Na Holanda, a proibição do porte permanece, mas em cerca de 800 cafés pode-se vender maconha. A venda e o consumo em espaços delimitados serviram para afastar o usuário do traficante.
Além disso, ninguém até hoje morreu de overdose de maconha, possível apenas com o consumo ininterrupto de quatro quilos. A conservadora Grã-Bretanha, por provocação da Associação Britânica de Policiais, mudou a classificação da cannabis. Foi rebaixada para droga leve, facultado ao policial lavrar multa ou apreender a droga portada.
Na quinta-feira, dia 12, a nossa Câmara dos Deputados aprovou o projeto de lei 7.134. Feito o cotejo com as mudanças ocorridas no Primeiro Mundo, o Brasil pintou a carroça, em tempos de Fórmula 1.
O projeto 7.134 seguiu a linha criminalizante do governo FHC, de padrão norte-americano. FHC procurou mudar a velha lei sobre drogas, de 1976. A mudança foi aprovada no Congresso e FHC vetou-a em quase 80%, em janeiro de 2002: a lei velha era melhor.
A mesma marca "made in USA" está no projeto incensado por Lula. Esse projeto trata como criminoso aquele surpreendido na posse de droga para lúdico. E impõe, por considerá-lo criminoso, penas restritivas de direitos, como prestação de serviços à comunidade.

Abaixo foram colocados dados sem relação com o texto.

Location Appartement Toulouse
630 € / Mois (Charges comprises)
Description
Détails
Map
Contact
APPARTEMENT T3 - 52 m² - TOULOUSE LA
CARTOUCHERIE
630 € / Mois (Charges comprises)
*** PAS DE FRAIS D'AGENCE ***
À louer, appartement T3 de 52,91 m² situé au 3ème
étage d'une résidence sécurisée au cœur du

Os idealizadores do projeto 7.134 destacaram, como conquista, o impedimento da prisão do portador de droga para uso próprio. Esqueceram de dizer que mantiveram a criminalização, com outras sanções. Fizeram uma despenalização limitada, além da universal prática de aumentar penas aos traficantes, num país acostumado a pescar narcos pequenos.
Desde 1984, e quando mudada a parte geral do Código Penal, a pena de prisão contemplada na lei sobre drogas, de 1976, pode ser substituída por multa. Além disso, a recente legislação que instituiu os Juizados Criminais Especiais Federais reforçou a não-imposição da prisão. Assim, o novo projeto vai alcançar apenas o reincidente, que continuará a não contar com o amparo do SUS e a não receber informações por meio de campanhas governamentais.

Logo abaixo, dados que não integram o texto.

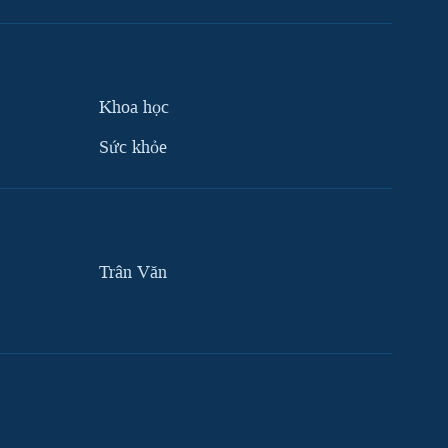
Khoa học
Sức khỏe
Trân Văn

O projeto 7.134 distingue o usuário do traficante pela "pequena quantidade" apreendida. Ao contrário das legislações de outros países, abandonou o critério objetivo. Como é o policial quem surpreende o usuário na posse, ocorrerão prisões em flagrante a seu critério.
Apenas numa segunda etapa haverá a avaliação pelo juiz. Os tribunais superiores serão chamados a resolver conflitos sobre a tal "pequena quantidade". E o Supremo Tribunal Federal fará o papel de legislador, estabelecendo esse critério: súmula vinculante?

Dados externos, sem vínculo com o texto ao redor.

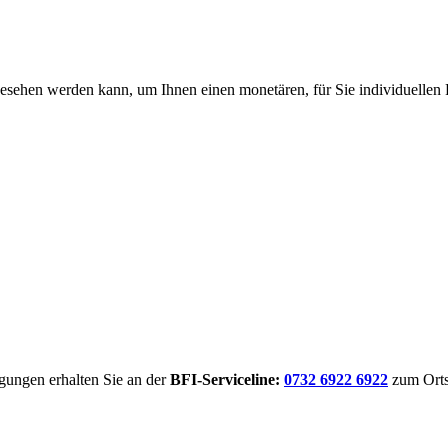
 gesehen werden kann, um Ihnen einen monetären, für Sie individuelle
gungen erhalten Sie an der
BFI-Serviceline:
0732 6922 6922
zum Ortst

No mesmo dia em que a Câmara aprovou o projeto 7.134, o primeiro-ministro do Canadá, Paul Martin, membro do Partido Liberal, encaminhou ao Parlamento o projeto de lei sobre drogas, objeto de ampla discussão. Na sua entrega, o ministro da Justiça, Irwin Cotler, observou: "O consumo de drogas deve ser desencorajado, mas não se deve emporcalhar, com uma marca criminal, a vida de uma pessoa surpreendida com drogas para uso próprio".
Como se nota, a carta de Lula a Annan foi esquecida, e os seus companheiros gostaram da criminalização. Que tal explicitar no crachá do trabalhador comunitário, condenado por usar drogas, o rótulo judicial de criminoso?


Wálter Fanganiello Maierovitch, 56, juiz aposentado do Tribunal de Alçada Criminal de São Paulo, é presidente do Instituto Brasileiro de Ciências Criminais Giovanne Falcone. Foi secretário nacional antidrogas da Presidência da República (1999-2000).